_What is required_
In the entries below, begin at the line that has "motorboat (bbox=[329, 170, 349, 186]) 88625" and stop after the line that has "brick building: 1016.9"; output those lines exactly, leaving out pictures.

_The input_

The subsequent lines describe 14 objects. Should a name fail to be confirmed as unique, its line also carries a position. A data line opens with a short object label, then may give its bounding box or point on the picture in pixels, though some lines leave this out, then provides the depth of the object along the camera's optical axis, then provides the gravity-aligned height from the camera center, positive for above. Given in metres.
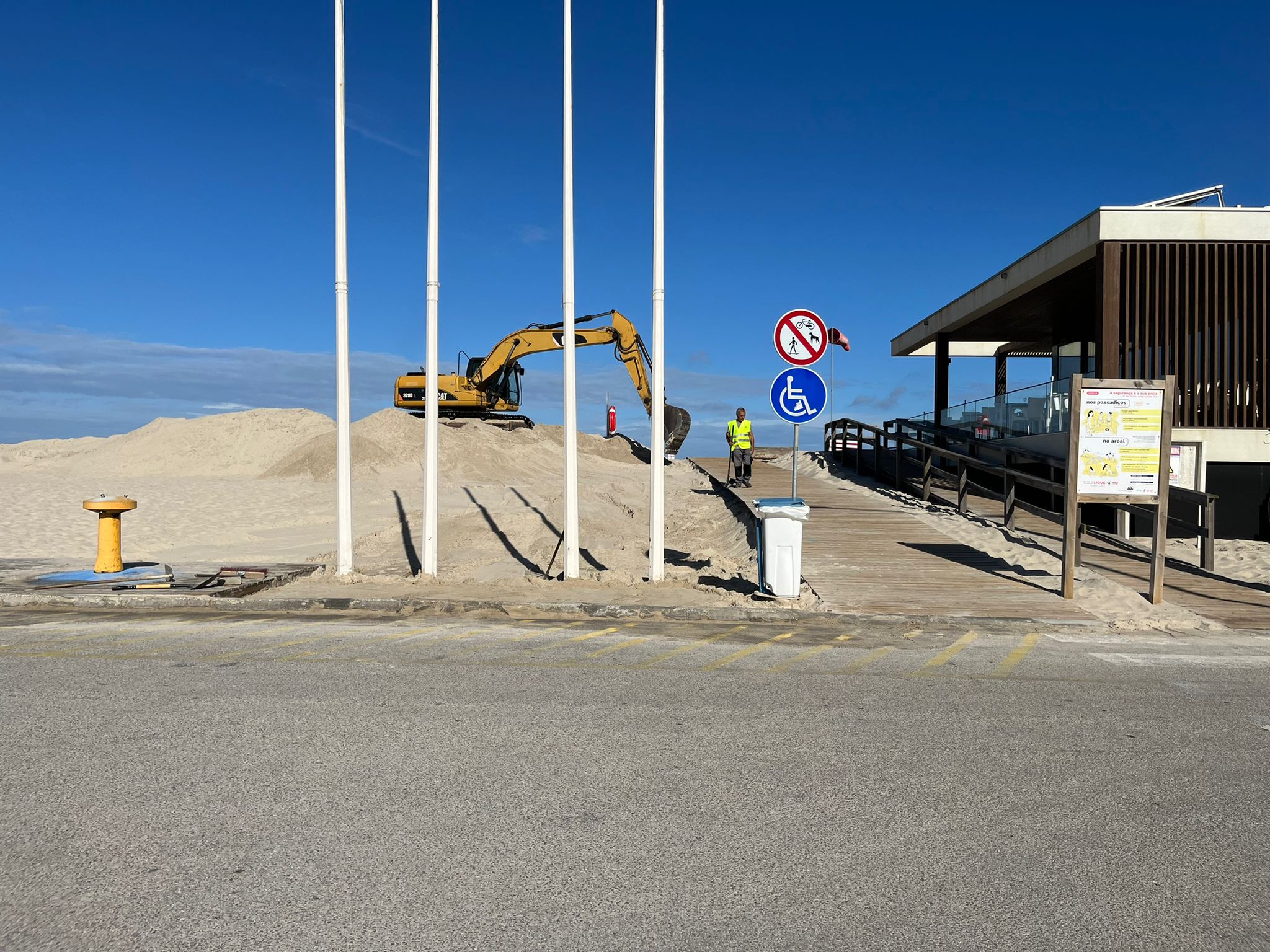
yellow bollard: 12.48 -0.92
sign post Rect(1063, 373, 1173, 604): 11.12 +0.19
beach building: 17.72 +2.51
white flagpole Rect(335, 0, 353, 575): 12.70 +1.35
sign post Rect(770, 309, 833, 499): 11.35 +1.14
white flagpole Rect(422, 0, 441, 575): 12.80 +1.30
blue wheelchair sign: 11.34 +0.82
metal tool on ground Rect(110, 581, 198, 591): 11.82 -1.45
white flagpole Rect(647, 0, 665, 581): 12.30 +1.59
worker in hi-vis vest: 22.70 +0.48
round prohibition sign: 11.44 +1.49
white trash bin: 11.01 -0.92
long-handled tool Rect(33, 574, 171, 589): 12.00 -1.42
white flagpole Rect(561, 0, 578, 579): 12.63 +0.97
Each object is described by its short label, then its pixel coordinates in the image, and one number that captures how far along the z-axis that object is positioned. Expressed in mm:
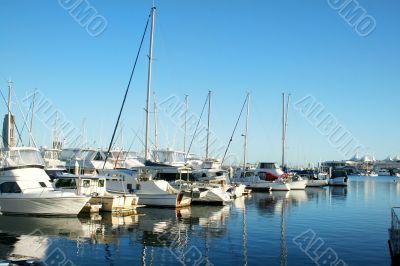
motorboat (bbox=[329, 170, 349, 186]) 88625
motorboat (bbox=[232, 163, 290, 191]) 67125
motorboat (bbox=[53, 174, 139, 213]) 32594
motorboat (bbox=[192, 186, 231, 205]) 42500
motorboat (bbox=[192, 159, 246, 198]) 50688
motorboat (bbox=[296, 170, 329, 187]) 82750
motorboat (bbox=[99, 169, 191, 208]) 37969
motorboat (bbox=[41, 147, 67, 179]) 52094
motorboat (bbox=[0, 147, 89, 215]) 30125
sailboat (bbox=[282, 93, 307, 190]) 71625
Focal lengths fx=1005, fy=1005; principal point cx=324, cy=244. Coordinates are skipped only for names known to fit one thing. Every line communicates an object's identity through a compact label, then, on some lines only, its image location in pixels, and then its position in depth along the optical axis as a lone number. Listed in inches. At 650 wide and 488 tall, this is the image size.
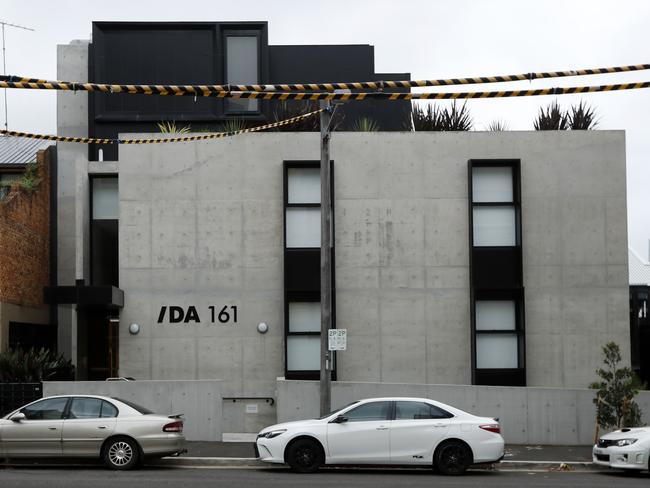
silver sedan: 687.1
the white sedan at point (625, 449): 690.8
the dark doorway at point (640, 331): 1242.9
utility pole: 790.5
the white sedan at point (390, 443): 684.7
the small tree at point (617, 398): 806.5
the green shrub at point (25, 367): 908.0
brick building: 1016.9
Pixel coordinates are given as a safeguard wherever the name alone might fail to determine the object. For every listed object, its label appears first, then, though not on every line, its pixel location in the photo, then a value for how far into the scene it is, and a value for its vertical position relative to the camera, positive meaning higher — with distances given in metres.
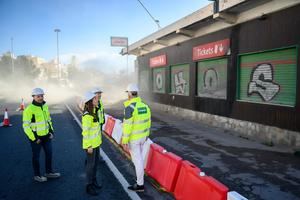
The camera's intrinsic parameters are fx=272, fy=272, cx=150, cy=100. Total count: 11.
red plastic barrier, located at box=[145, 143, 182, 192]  5.10 -1.69
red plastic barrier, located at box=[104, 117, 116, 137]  10.83 -1.71
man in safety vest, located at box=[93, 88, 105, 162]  5.49 -0.52
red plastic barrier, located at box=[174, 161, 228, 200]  3.75 -1.57
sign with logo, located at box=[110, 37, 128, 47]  28.47 +4.53
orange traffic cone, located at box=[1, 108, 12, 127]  13.69 -1.92
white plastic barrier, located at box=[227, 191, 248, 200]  3.30 -1.38
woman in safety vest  5.09 -0.99
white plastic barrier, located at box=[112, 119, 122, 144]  9.49 -1.74
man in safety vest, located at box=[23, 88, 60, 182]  5.81 -0.98
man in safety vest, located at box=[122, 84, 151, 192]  5.23 -0.84
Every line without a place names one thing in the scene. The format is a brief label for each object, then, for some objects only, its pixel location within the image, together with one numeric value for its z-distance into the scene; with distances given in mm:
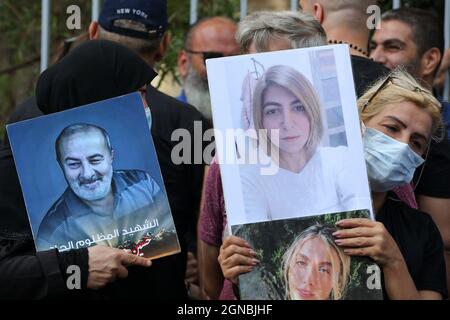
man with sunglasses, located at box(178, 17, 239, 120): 9966
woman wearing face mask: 5444
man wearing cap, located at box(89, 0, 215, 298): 6887
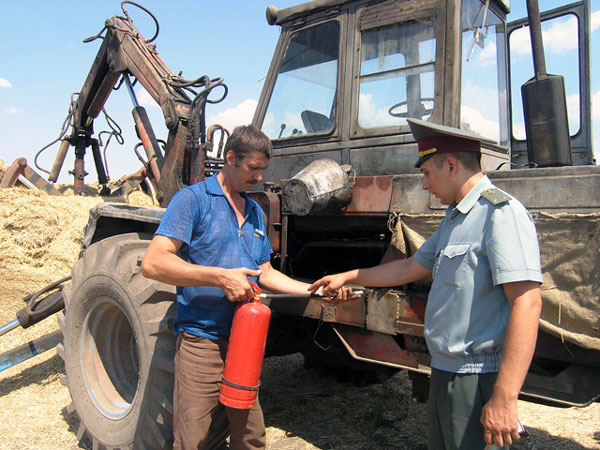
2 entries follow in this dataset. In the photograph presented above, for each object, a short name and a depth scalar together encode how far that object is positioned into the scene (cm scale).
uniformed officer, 166
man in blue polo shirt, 234
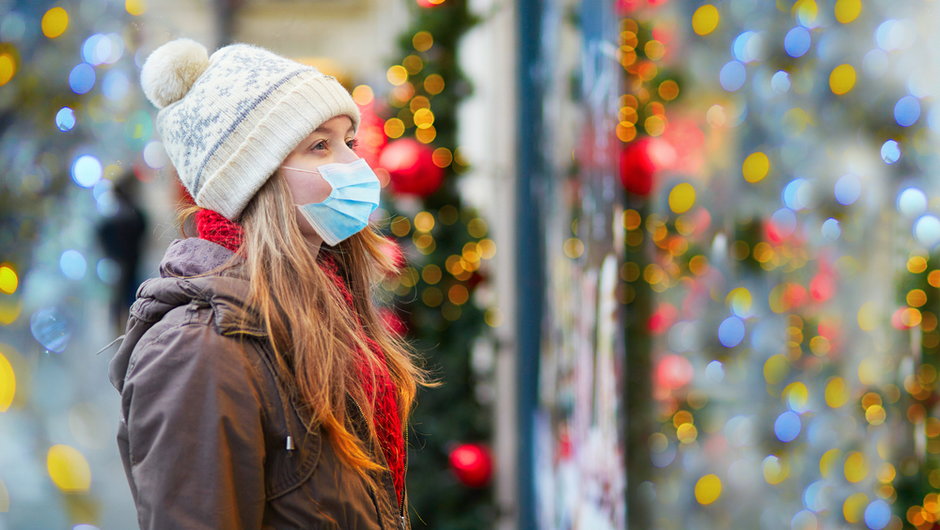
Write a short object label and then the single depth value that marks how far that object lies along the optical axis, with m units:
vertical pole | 4.39
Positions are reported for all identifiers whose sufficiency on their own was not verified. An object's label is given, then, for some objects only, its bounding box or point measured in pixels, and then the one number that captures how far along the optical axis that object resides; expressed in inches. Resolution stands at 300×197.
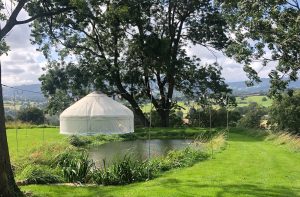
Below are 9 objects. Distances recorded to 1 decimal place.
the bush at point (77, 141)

_Result of the exercise_
motorboat (bbox=[329, 170, 349, 186]) 88625
motorboat (bbox=[232, 163, 290, 191]) 67125
motorboat (bbox=[53, 174, 139, 213]) 32594
motorboat (bbox=[192, 186, 231, 205]) 42500
motorboat (bbox=[192, 159, 246, 198]) 50688
motorboat (bbox=[296, 170, 329, 187]) 82750
motorboat (bbox=[99, 169, 191, 208]) 37969
motorboat (bbox=[41, 147, 67, 179]) 52094
motorboat (bbox=[0, 147, 89, 215]) 30125
sailboat (bbox=[282, 93, 307, 190]) 71625
Focal lengths fx=1005, fy=1005; principal point cx=324, cy=244. Coordinates are skipped only for names known to fit one thing. Every line communicates an object's identity through a compact label, then, on some lines only, its image location in pixels, and then its position in depth along the optical axis as a lone number. Listed in inches. At 650 wide and 488 tall, this is the image size.
silver sedan: 687.1
the white sedan at point (625, 449): 690.8
the dark doorway at point (640, 331): 1242.9
utility pole: 790.5
the white sedan at point (390, 443): 684.7
the small tree at point (617, 398): 806.5
the green shrub at point (25, 367): 908.0
brick building: 1016.9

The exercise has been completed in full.